- _Aim of the task_:
Filter out every line below that lacks "Audit", and copy the rest.

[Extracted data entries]
* * * *

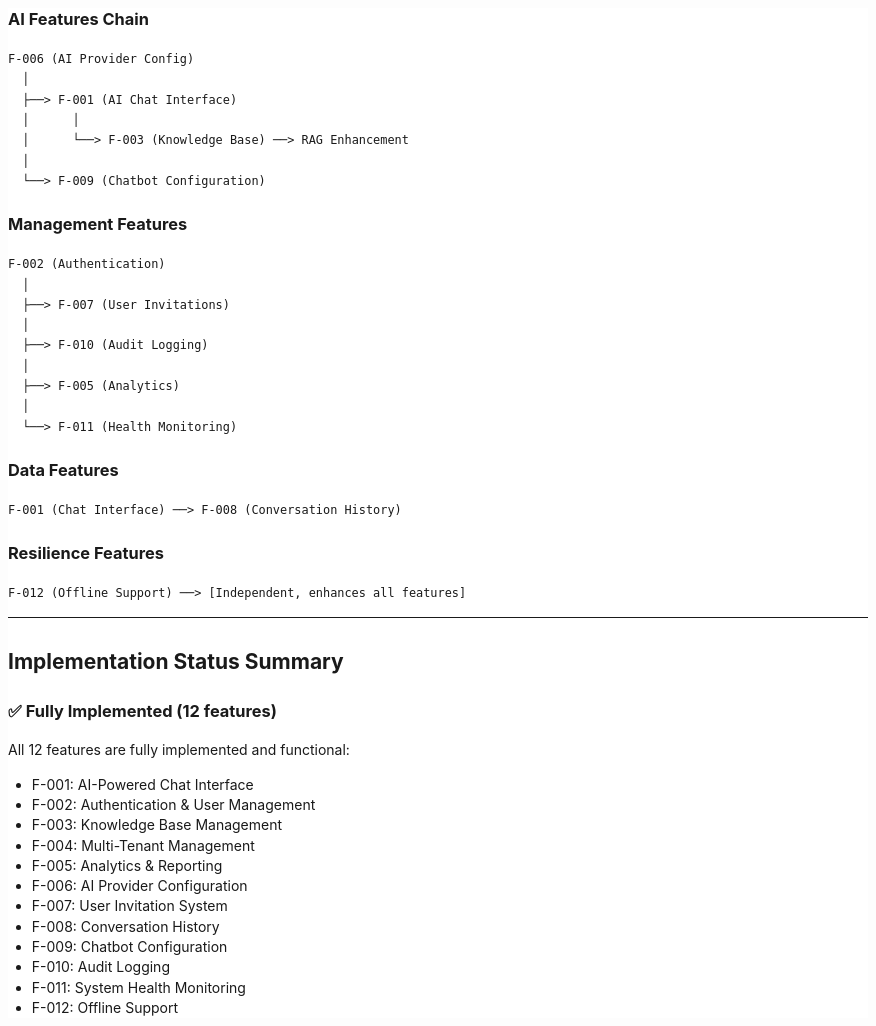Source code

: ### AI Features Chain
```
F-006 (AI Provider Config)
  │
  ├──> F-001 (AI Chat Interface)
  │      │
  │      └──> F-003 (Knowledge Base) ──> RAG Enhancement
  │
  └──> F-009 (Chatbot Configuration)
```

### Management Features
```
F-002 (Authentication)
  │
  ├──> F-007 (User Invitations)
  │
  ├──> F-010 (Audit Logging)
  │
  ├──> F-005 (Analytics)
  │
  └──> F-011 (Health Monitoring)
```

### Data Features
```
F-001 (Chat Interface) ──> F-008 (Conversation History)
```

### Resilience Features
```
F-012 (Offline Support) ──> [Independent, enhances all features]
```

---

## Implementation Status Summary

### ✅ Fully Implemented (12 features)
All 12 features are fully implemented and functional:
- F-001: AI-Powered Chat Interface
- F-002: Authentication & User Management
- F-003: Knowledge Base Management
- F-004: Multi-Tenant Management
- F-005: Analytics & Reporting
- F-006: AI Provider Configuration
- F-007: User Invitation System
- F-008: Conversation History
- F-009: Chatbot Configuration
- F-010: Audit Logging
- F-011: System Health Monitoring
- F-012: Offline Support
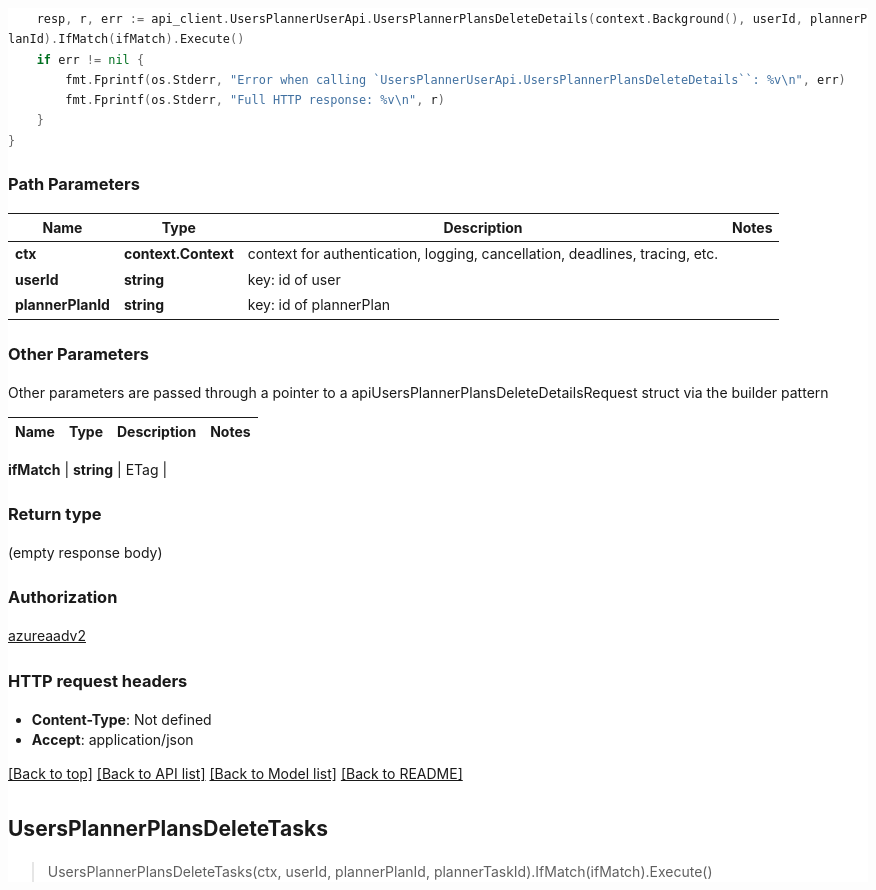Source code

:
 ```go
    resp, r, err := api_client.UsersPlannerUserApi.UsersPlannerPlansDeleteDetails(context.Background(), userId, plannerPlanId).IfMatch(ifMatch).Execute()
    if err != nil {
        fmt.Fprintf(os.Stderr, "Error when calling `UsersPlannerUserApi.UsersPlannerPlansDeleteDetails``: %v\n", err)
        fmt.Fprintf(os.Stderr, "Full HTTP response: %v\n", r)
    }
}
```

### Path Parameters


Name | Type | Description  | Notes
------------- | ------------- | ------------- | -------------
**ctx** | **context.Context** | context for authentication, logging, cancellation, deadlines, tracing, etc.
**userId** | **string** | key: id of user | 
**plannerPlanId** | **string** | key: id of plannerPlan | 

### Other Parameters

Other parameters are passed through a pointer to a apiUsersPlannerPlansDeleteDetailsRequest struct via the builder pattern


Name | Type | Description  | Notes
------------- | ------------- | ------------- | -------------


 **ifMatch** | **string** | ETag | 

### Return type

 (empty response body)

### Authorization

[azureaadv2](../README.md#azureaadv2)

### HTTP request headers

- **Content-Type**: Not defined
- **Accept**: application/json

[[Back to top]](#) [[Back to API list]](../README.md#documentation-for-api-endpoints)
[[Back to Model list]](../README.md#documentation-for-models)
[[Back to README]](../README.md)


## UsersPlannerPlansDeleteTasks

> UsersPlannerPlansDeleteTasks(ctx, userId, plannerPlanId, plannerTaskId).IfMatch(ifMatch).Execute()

* * * *

- _Answer box_:
  ├──> F-010 (Audit Logging)
- F-010: Audit Logging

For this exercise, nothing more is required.